BC SE exam fee (req'd):$500

*total: $1700*

Whereas, WA is more or less 300$ with maybe a few small fees hidden here and there...

I am beginning to believe that BC created their Struct. Eng. designation not because they wanted to be on par with Washington and California, but mainly for a cash grab...

The even charge an annual dues specifically for their Struct. Eng. license of $500... That's insane when you look across the border and lots of states charge less than $100 per year... Then again, I hope that since the Struct. Eng. is difficult to obtain that employers are picking up that tab (generally they don't for the normal P.Eng license)...

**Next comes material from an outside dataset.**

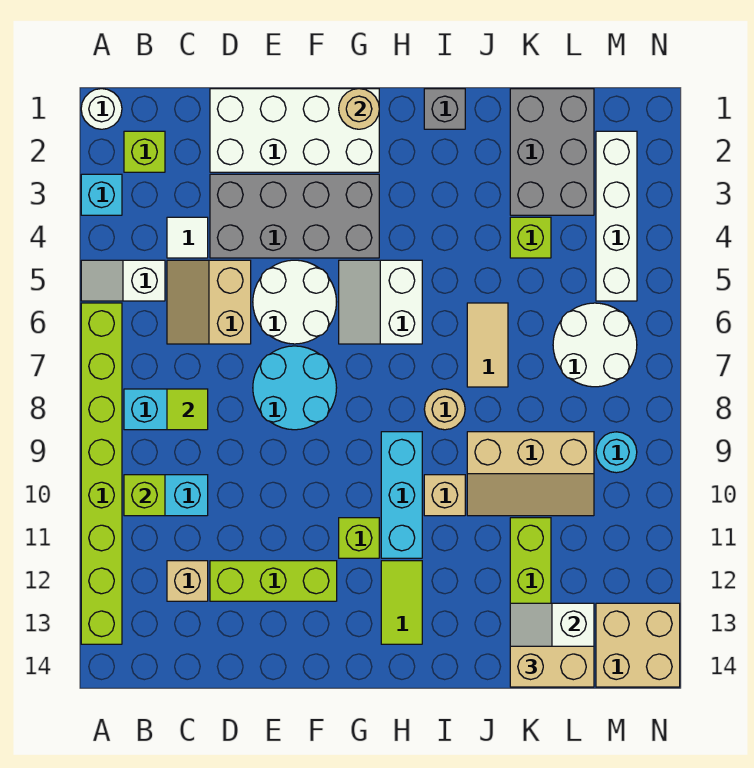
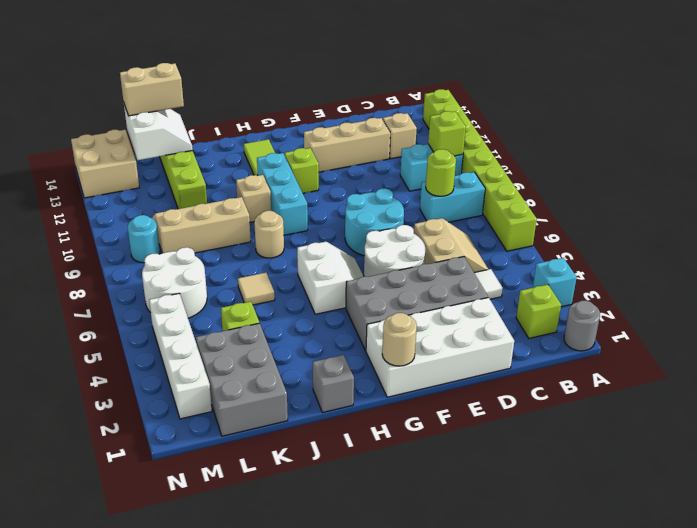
white round brick A1 level 1 -> grey round brick A1 level 1
white slope A5:B5 level 1 top B -> none
lime tile C8 level 2 -> lime round brick C8 level 2
lime brick D12:F12 level 1 -> tan brick D12:F12 level 1
tan tile J6:J7 level 1 -> tan tile J6 level 1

So I will wait until next year at least to attempt the SEIII.


----------



## kevo_55 (Jul 7, 2008)

Whoa, I just looked up the exam fees and they have gone WAY up.

I just went to ELSES.org and clicked on WA and MN. It now costs $745 to take the SEII!!! And that is not including the state registration fee.

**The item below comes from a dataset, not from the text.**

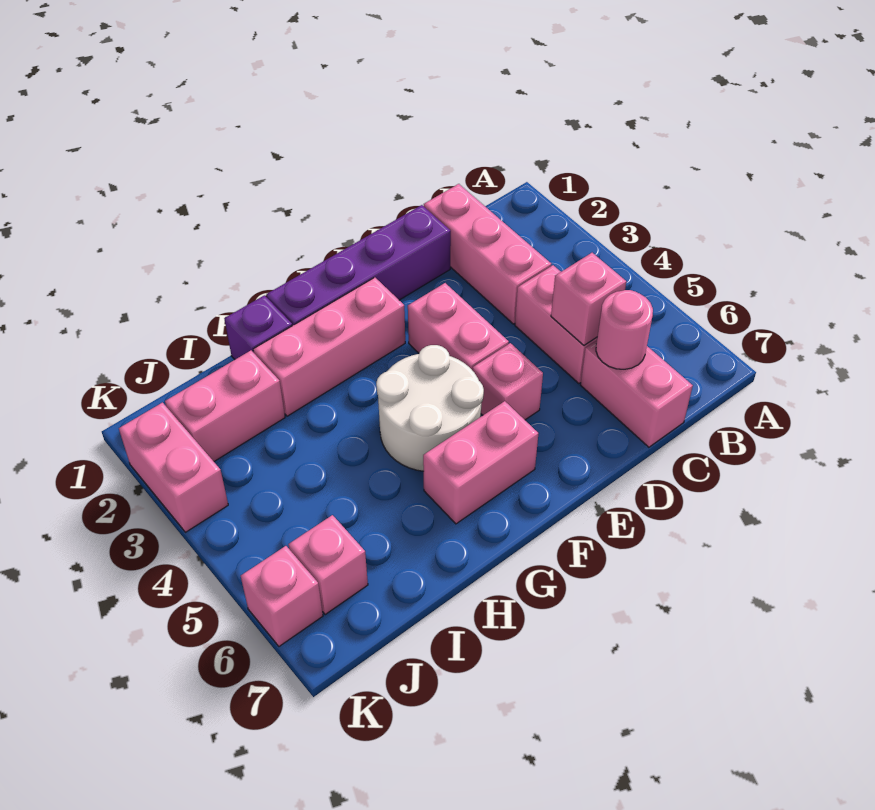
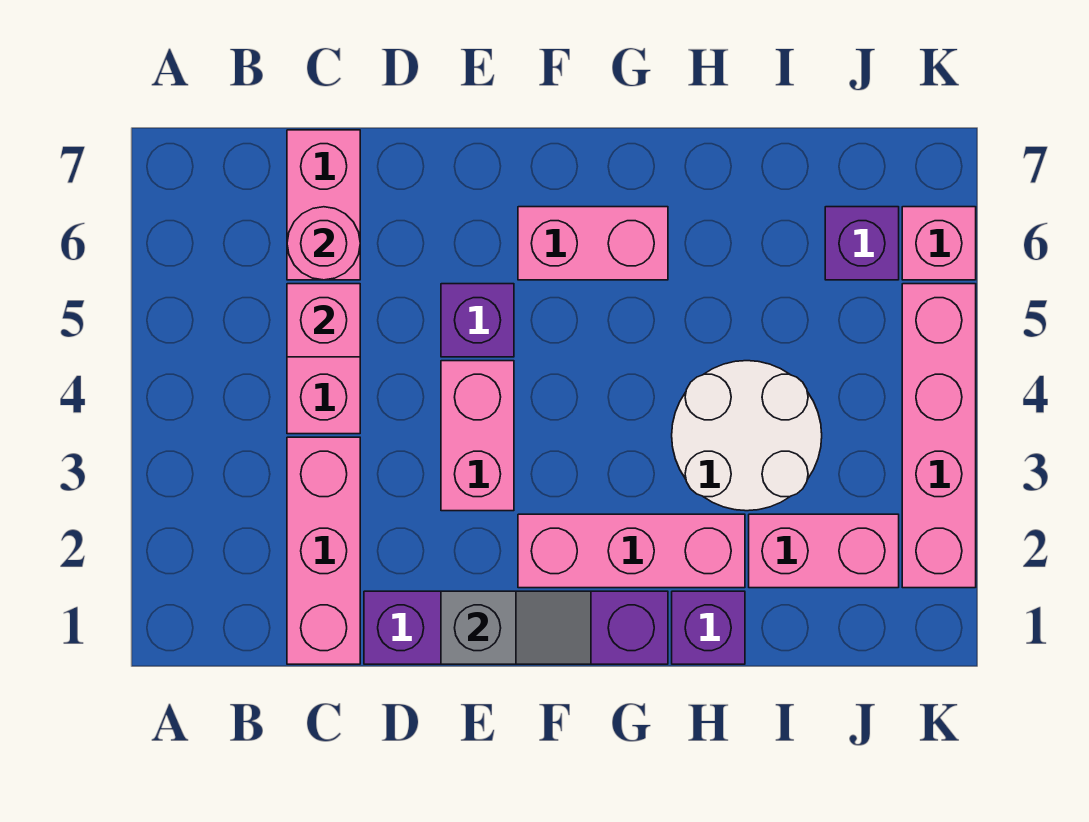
none -> grey slope E1:F1 level 2 top E
pink brick E5 level 1 -> purple brick E5 level 1
white round brick F4:G5 level 1 -> white round brick H3:I4 level 1
pink brick J6 level 1 -> purple brick J6 level 1
pink brick K2:K3 level 1 -> pink brick K2:K5 level 1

I took the SEII when it was still a "steal" at $585. Then again, I don't think that ELSES/NCEES has changed the SEII exam fee for quite some time.

I hope that your work is going to pay for this exam Casey!! :smileyballs:


----------



## Casey (Jul 7, 2008)

Holy crap!!

I just saw that... I swear when I was looking to register back in April the SEII in Arizona was $480, now it is $730... This came out of nowhere...

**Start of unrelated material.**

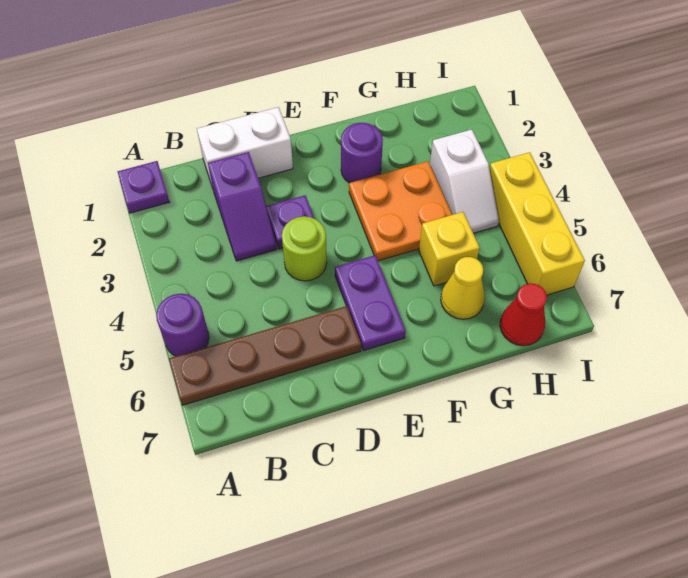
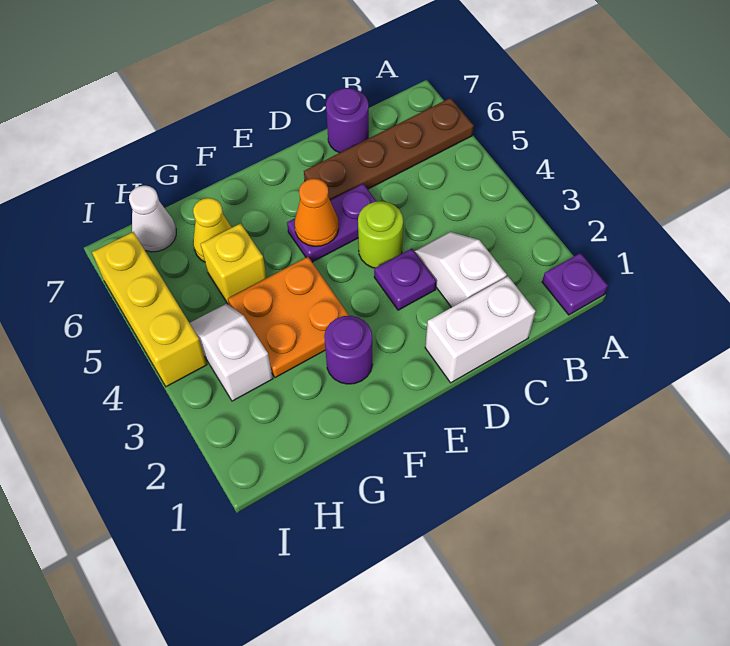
purple round brick A5 level 1 -> purple round brick C7 level 1
purple slope C2:C3 level 1 top 2 -> white slope C2:C3 level 1 top 2
purple plate E5:E6 level 1 -> purple plate D5:E5 level 1
none -> orange cone E5 level 2
red cone H7 level 1 -> white cone H7 level 1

This doesn't make me a happy camper anymore... And no, work is not going to pay for it...

I better hit the books hard on this one...

Oh god, I felt like you just kicked me in the nuts with this news...


----------



## kevo_55 (Jul 7, 2008)

^^ Sorry man, I just noticed it when I posted it myself.

If it mean anything, I had to pay my own way for the exam and only got cash back when I passed.

Study up and get it done the first time!


----------



## Bigwolf (Jul 7, 2008)

Yeah, I talked to ELSES earlier this spring and they told me about the fee increase in Arizona for the SE II. It definately sucks, but I'm considering it to be an extra $250 worth of motivation to pass :thumbs:


----------



## Mike in Gastonia (Jul 17, 2008)

kevo_55 said:


> Whoa, I just looked up the exam fees and they have gone WAY up.
> I just went to ELSES.org and clicked on WA and MN. It now costs $745 to take the SEII!!! And that is not including the state registration fee.
> 
> I took the SEII when it was still a "steal" at $585. Then again, I don't think that ELSES/NCEES has changed the SEII exam fee for quite some time.
> ...


I'm curious as to why it is so expensive? I'm guessing it's because they are all essay questions that need to be hand scored. Any idea how they do that? As anal as they are about everything else, I'm sure it's a long, involved process.


----------



## Bigwolf (Jul 17, 2008)

From what I've read about the SE II grading process (on the NCEES website I think).....they have workshops or meetings where the graders get together and score the exams. Each problem is graded by 2 separate groups of people. If there is a discrepancy in the score of the problem between the 2 groups, then the problem gets scored one more time by some other group.


----------